En el predio militar la foto de su padre reposaba sobre el uniforme que utilizaría para viajar a Chipre. Las noticias revelaron la conmoción por la muerte del enfermero de 55 años y describían los homenajes que se multiplicaban por las redes sociales. En unas horas, el avión lo llevaría a ese paraíso en el centro del mundo con temperaturas que superan los 40 grados. Su misión no serían las cálidas aguas del Mediterráneo oriental, ni las regiones vitivinícolas del interior escabroso. Quizás podría conocer Paphos, la ciudad que resguarda los sitios arqueológicos en el culto de Afrodita. El convoy militar podría acercarlo también a Nicosia, la capital en la que se exponen tesoros recolectados entre los periodos neolítico y bizantino. Allí también se dejan ver las puertas de Famagusta y Kyrenia, de la ciudad antigua. Pero su principal misión fue sumarse a las fuerzas de las Naciones Unidas desplegadas desde 1964. Su padre había sido parte de ellas y aquel era su primer orgullo. Fue tanta la entrega del enfermero fallecido por sus pacientes que no pudo evitar ofrendarles su propia vida. Lo sabía el joven soldado que aguardaba la orden de embarcar. Solo quedaba cumplir con su legado.

Nunca antes había recibido ayuda económica directa del Estado. No aparecía en los registros del ANSES ni tenía cuenta bancaria.
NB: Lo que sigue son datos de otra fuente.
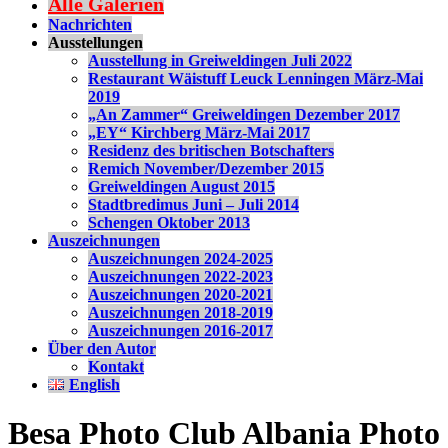
Alle Galerien
Nachrichten
Ausstellungen
Ausstellung in Greiweldingen Juli 2022
Restaurant Wäistuff Leuck Lenningen März-Mai
2019
„An Zammer“ Greiweldingen Dezember 2017
„EY“ Kirchberg März-Mai 2017
Residenz des britischen Botschafters
Remich November/Dezember 2015
Greiweldingen August 2015
Stadtbredimus Juni – Juli 2014
Schengen Oktober 2013
Auszeichnungen
Auszeichnungen 2024-2025
Auszeichnungen 2022-2023
Auszeichnungen 2020-2021
Auszeichnungen 2018-2019
Auszeichnungen 2016-2017
Über den Autor
Kontakt
English
Besa Photo Club Albania Photo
Ante los ojos del sistema financiero y la economía formal era un don nadie, uno de los millones invisibilizados por la grieta entre empleados formales y en negro. La changa no da lugar al aguinaldo, ni la jubilación. Nunca fue el sueldo seguro a fin de mes, aunque decide el plato de comida caliente por la noche. Para recibir el primer Ingreso Familiar de Emergencia tuvo que completar todos los ítems de la planilla. Cada uno de ellos. Nombre, dirección, estado civil, ocupación. Después de tanto tiempo de trabajar para los más ricos, entendió que los subsidios están justificados si ayudan a sostener al capital en lugar de asistir a los más pobres, que bien podrían aprovechar sus piernas y brazos sanos. Aquellas largas colas a la espera de cobrar el único beneficio en medio de la pandemia lo avergonzaban. Si pasaba el patrón en su pickup evitaba saludarlo. No quería estar allí. El virus cultural se había inoculado antes que el sanitario. Las grandes empresas habían recibido la asistencia de la maquinaria estatal, pero fueron los anónimos del sistema quienes debieron hacer la fila.

Siempre quise ser maestra de primario, incluso a pesar de mi madre, quien hubiera preferido verme con el título de contadora pública. Yo amaba las matemáticas, pero fundamentalmente, deseaba enseñarlas. 15 años al frente de las aulas habían saldado el debate. Sobre todo ahora, que logré la estabilidad como docente titular de primer grado en un centro educativo de barrio, donde la escuela educa y también sana. Han pasado demasiados años de incertidumbre, licencias y cobertura de horas que no alcanzaron para pagar el maldito alquiler. De todos los desafíos posibles nunca hubiera imaginado pasar por este. Solo al principio, mis alumnos y alumnas pudieron cumplir con una devolución a mis consignas. El paso de las semanas y meses lo complicaron todo. Uno de ellos me contó que tenía que esperar hasta la madrugada para apropiarse del único celular en casa. La más entusiasta del grupo debió acompañar a su mamá en la venta “casa por casa” de empanadas caseras. Solo recuperaba las tareas los fines de semana, casi siempre los domingos. El niño que siempre se sentaba en la primera fila y cuidaba la letra con la prolijidad de un cirujano, me había dejado de responder. Decidí visitarlo diariamente y dejarle las tareas en las rejas de la ventana. Al principio no tuve ninguna respuesta, hasta que las hojas comenzaron a completarse de letras y números. Fue una caricia de alivio entre tanta decepción y stress. Mi madre quizás hubiera tenido razón. Sería difícil explicarle por qué me quedaba esperando la bolsa de pan con los cuadernos de deberes del niño de la primera fila. Cómo podría contarle cómo son los días en los que regreso a casa y solo me quedan fuerzas para ponerme a llorar.